All lines in the data below carrying the string "that" are to be located and copied.

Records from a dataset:
........
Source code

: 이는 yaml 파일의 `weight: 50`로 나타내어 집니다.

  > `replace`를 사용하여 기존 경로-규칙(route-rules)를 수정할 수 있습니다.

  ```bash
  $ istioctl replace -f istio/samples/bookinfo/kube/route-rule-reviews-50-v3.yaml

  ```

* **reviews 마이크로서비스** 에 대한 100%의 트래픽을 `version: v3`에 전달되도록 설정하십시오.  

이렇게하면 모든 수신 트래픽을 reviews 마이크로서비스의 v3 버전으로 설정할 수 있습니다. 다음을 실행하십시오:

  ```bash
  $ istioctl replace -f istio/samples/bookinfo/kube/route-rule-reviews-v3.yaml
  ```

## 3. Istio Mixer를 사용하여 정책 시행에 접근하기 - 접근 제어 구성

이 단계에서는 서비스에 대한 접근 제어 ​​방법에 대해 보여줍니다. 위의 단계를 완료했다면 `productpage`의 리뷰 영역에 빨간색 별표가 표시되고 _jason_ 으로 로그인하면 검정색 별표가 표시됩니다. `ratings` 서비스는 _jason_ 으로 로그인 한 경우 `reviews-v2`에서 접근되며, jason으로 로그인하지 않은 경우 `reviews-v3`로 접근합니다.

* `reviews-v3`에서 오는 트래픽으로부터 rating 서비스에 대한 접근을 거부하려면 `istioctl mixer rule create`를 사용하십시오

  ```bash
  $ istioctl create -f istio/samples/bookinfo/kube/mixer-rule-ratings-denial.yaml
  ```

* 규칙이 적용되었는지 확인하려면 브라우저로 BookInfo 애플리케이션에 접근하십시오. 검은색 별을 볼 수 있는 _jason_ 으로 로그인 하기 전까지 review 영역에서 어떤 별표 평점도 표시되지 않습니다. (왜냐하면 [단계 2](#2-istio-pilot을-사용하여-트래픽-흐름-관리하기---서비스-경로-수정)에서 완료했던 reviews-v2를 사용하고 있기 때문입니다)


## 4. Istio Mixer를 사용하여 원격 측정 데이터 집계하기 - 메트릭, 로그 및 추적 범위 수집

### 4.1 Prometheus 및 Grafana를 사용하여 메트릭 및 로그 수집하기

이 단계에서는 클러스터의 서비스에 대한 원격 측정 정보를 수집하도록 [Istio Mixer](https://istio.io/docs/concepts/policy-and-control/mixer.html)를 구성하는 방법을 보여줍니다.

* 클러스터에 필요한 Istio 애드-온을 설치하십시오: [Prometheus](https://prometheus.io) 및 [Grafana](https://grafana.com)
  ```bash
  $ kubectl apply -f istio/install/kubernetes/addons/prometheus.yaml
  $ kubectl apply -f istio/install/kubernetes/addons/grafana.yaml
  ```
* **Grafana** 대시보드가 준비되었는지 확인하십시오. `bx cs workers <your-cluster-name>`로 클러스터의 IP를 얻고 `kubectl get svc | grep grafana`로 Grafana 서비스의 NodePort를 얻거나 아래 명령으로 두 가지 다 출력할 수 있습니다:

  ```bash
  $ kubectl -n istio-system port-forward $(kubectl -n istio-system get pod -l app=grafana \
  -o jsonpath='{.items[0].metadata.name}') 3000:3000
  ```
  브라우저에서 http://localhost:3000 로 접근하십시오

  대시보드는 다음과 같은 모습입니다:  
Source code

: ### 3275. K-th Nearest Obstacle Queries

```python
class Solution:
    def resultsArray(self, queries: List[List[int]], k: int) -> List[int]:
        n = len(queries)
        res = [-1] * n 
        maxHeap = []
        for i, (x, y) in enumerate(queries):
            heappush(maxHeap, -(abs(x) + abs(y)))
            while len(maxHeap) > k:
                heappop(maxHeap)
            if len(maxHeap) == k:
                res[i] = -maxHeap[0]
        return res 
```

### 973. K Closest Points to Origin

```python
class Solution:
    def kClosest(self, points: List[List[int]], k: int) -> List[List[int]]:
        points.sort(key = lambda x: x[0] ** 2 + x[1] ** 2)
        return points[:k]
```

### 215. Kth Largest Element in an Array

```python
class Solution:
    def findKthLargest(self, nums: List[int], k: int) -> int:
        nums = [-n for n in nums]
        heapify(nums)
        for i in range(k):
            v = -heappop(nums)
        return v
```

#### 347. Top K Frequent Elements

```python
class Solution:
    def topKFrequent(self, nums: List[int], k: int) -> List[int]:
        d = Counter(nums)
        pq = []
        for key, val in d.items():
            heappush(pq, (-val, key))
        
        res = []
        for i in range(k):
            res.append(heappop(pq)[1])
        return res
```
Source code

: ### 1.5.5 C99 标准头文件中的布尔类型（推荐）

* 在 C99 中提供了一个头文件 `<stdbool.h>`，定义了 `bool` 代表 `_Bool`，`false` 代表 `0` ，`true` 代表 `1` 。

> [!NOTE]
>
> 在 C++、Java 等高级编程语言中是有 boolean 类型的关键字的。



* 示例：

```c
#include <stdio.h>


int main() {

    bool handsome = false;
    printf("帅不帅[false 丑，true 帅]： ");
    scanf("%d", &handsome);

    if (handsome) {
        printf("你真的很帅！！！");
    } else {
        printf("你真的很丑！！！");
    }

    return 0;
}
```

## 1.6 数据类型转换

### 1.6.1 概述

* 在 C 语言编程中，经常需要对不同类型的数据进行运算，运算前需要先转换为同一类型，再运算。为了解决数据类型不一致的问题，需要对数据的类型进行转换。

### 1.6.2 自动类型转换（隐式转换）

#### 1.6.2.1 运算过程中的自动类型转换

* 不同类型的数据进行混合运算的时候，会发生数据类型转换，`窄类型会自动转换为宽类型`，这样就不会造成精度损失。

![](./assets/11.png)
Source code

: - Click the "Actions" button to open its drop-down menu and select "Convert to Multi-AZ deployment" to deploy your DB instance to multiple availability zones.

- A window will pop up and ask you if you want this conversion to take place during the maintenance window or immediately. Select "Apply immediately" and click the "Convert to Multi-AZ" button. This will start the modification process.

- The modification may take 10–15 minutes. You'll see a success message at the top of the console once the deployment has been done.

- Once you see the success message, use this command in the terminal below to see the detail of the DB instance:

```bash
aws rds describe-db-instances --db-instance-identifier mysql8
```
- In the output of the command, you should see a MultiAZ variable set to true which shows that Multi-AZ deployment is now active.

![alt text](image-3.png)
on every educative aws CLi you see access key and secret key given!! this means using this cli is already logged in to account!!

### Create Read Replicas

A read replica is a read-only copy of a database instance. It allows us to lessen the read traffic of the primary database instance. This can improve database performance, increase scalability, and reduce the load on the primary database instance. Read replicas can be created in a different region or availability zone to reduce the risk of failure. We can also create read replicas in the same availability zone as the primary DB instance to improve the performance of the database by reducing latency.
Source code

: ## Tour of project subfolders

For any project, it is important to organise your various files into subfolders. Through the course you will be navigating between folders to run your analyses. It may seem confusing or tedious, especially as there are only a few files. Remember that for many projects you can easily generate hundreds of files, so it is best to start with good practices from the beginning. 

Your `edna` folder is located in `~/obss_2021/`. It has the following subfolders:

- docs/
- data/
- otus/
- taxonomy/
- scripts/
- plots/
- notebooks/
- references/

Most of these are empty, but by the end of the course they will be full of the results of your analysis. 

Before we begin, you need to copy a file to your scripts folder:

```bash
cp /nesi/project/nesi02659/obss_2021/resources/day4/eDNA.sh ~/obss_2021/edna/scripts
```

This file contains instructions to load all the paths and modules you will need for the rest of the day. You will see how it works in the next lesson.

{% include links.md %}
........
Solved exercise —
- In the output of the command, you should see a MultiAZ variable set to true which shows that Multi-AZ deployment is now active.
For any project, it is important to organise your various files into subfolders. Through the course you will be navigating between folders to run your analyses. It may seem confusing or tedious, especially as there are only a few files. Remember that for many projects you can easily generate hundreds of files, so it is best to start with good practices from the beginning. 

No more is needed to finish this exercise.